Flatten: remove a dimension from the array, flattening it into the
next-finer dimension. Example: flattening dim 2 gives us an array shape
DOUBLE[2, 6]. All elements are still available, but using just 2
coordinates.
Transpose: reverse the shape and the strides, changing the meaning of each
coordinate. Example: transposing our array changes the strides from
(6, 2, 1) to (1, 2, 6). What we used to access with the 3rd coordinate,
we now access with the 1st coordinate. On a 2D array, this would have the
effect of swapping rows and columns (transposing a matrix).
QuestDB stores the shape along with the array. However, it has no need to store strides: they can be calculated from the shape.

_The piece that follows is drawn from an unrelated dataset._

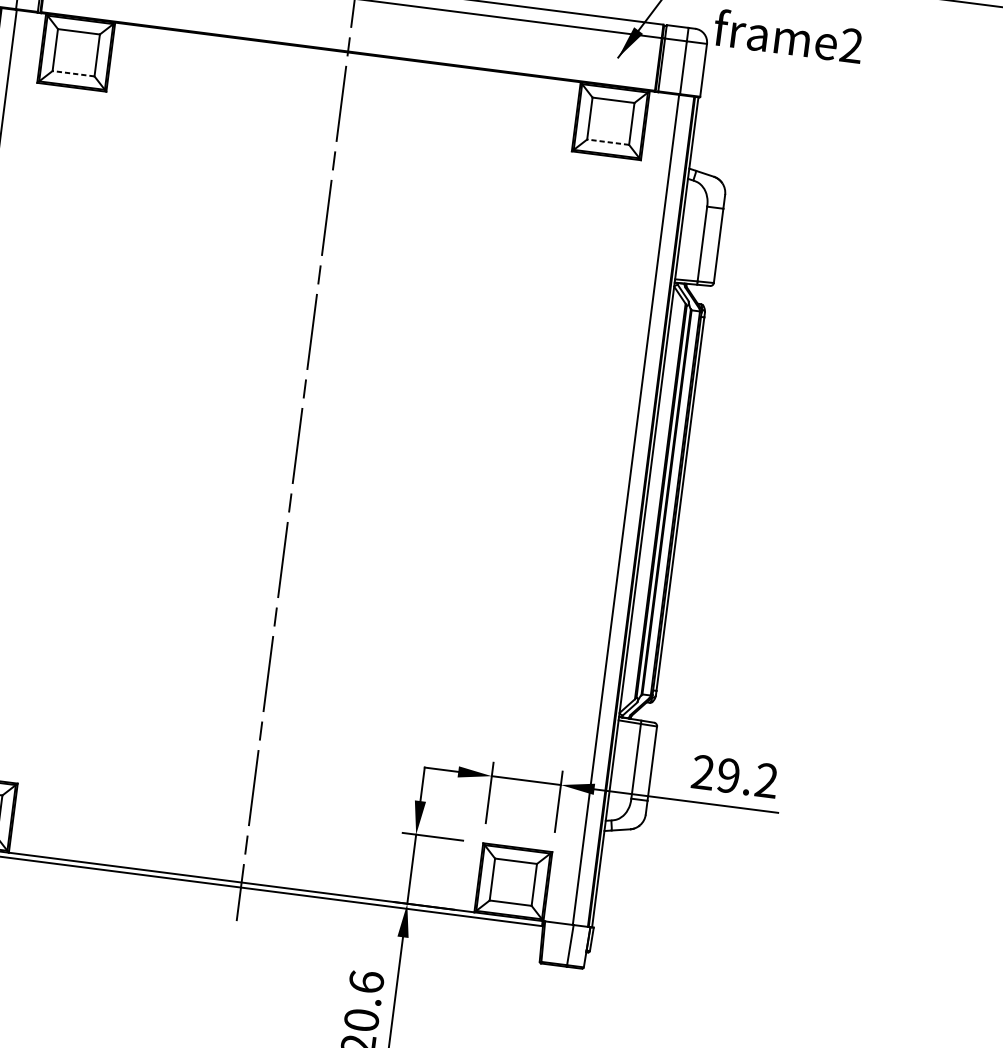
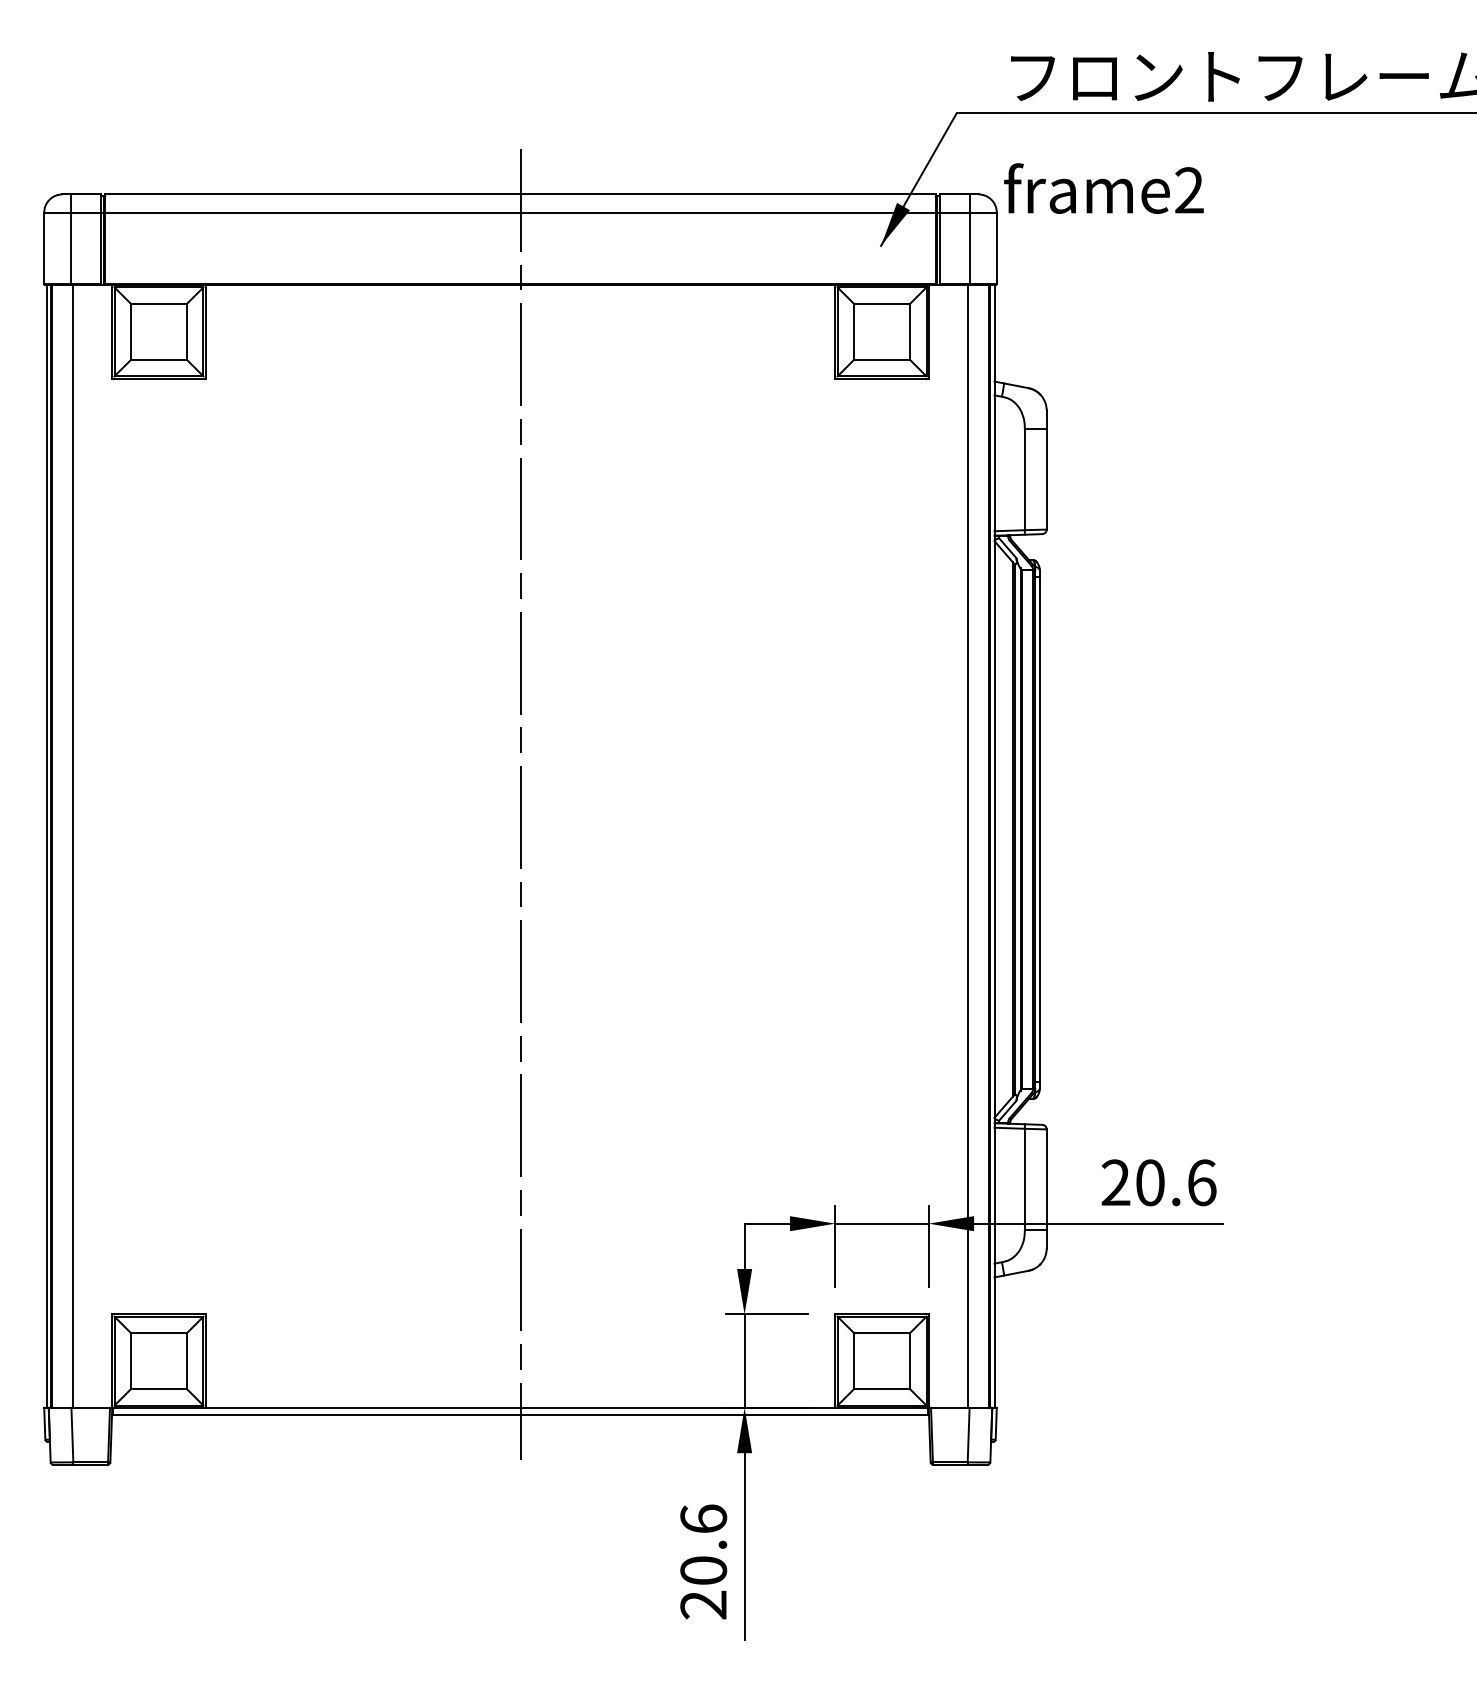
line: (73, 73) -> (158, 360), dashed -> solid
line: (607, 142) -> (881, 360), dashed -> solid
text: (747, 778) -> (1176, 1182), 29.2 -> 20.6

Strides become relevant once you perform one of the mentioned array shape transformations. We say that an array whose shape hasn't been transformed (that is, it matches the physical arrangement of elements) is a vanilla array, and this has consequences for performance.
A "vanilla" array is just a plain, contiguous N-D array in row-major order. A vanilla array can be processed by optimized bulk operations that go over the entire block of memory, disregarding the shape and strides, whereas for most other arrays we have to step through all the coordinates one by one and calculate the position of each element.

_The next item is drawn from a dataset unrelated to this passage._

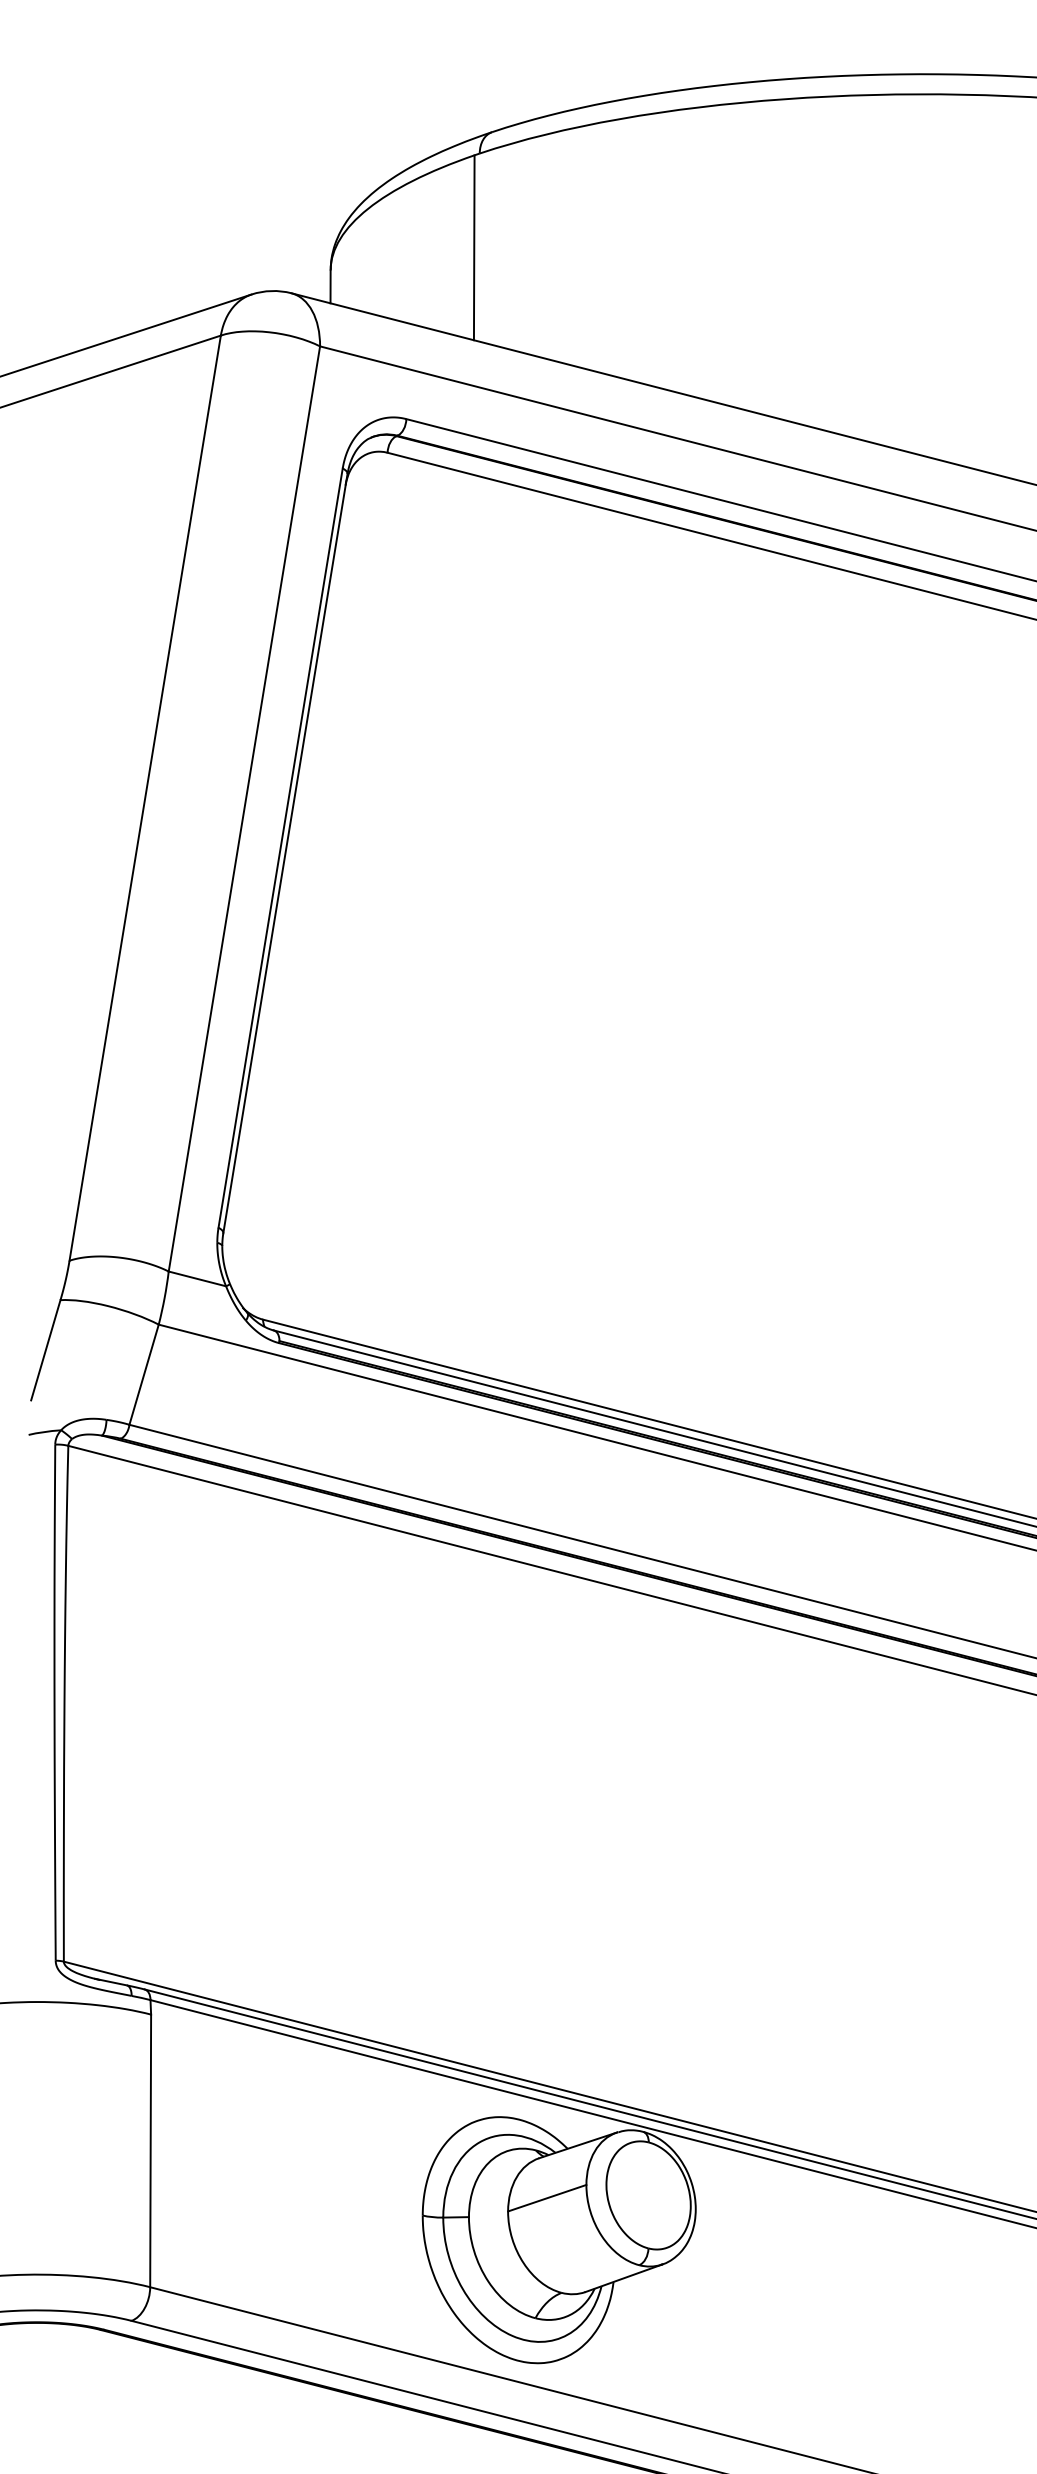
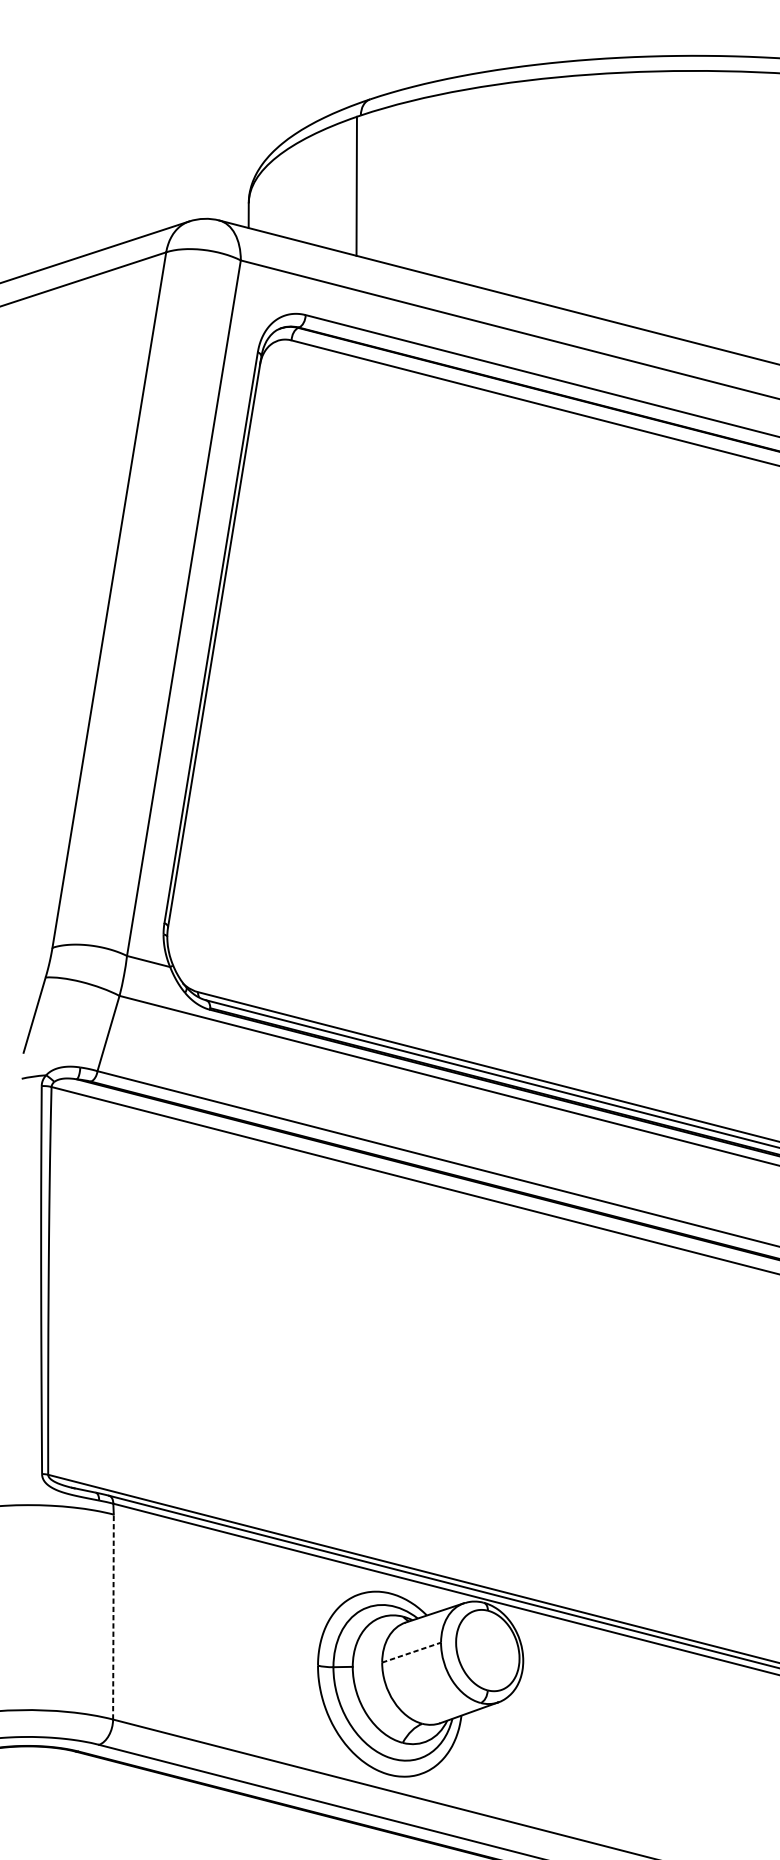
line: (150, 2150) -> (113, 1616), solid -> dashed
line: (547, 2198) -> (411, 1652), solid -> dashed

There's a special case where the array is transformed just so that the new array can be found in vanilla shape within the memory block of the original array (a contiguous sub-array). Such a transformed array is also considered vanilla. Major examples are slicing the array at the top (leftmost) dimension, and taking a sub-array at the top dimension.
While performing a shape transformation is cheap on its own, whole-array operations, such as equality checks, adding/multiplying two arrays, etc., are expected to be faster on vanilla arrays.
QuestDB always stores arrays in vanilla form. If you transform an array's shape and then store it to the database, QuestDB will physically rearrange the elements, and store the new array in vanilla shape.